What needs to be done –
Transcribe the part of the material that runs from its first line through the line containing "Das Spielen in Online-Casinos erfreut sich", including both ends, reproducing every line without change.

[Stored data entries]
------------------------------

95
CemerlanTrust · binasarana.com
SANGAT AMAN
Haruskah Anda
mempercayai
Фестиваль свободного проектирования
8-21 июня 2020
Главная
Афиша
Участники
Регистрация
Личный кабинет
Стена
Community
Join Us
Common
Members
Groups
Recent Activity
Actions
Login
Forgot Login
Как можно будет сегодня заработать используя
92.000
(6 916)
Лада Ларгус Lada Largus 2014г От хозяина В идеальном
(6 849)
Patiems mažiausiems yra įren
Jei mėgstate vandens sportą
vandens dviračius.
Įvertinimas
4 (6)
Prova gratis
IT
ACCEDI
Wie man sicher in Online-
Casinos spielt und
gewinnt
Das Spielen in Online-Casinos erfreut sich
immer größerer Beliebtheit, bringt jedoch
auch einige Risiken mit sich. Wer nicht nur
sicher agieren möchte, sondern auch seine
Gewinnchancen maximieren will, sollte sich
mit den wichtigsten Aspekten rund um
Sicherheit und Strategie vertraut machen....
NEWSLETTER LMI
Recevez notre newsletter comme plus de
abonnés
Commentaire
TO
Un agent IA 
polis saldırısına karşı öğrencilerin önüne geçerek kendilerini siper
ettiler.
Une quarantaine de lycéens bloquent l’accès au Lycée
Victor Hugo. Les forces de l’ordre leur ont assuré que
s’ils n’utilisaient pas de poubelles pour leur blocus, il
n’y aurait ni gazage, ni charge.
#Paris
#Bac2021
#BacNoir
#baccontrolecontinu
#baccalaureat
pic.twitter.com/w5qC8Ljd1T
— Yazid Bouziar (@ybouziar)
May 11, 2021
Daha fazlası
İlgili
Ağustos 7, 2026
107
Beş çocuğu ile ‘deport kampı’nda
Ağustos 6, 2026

------------------------------

Problem solution –
95
CemerlanTrust · binasarana.com
SANGAT AMAN
Haruskah Anda
mempercayai
Фестиваль свободного проектирования
8-21 июня 2020
Главная
Афиша
Участники
Регистрация
Личный кабинет
Стена
Community
Join Us
Common
Members
Groups
Recent Activity
Actions
Login
Forgot Login
Как можно будет сегодня заработать используя
92.000
(6 916)
Лада Ларгус Lada Largus 2014г От хозяина В идеальном
(6 849)
Patiems mažiausiems yra įren
Jei mėgstate vandens sportą
vandens dviračius.
Įvertinimas
4 (6)
Prova gratis
IT
ACCEDI
Wie man sicher in Online-
Casinos spielt und
gewinnt
Das Spielen in Online-Casinos erfreut sich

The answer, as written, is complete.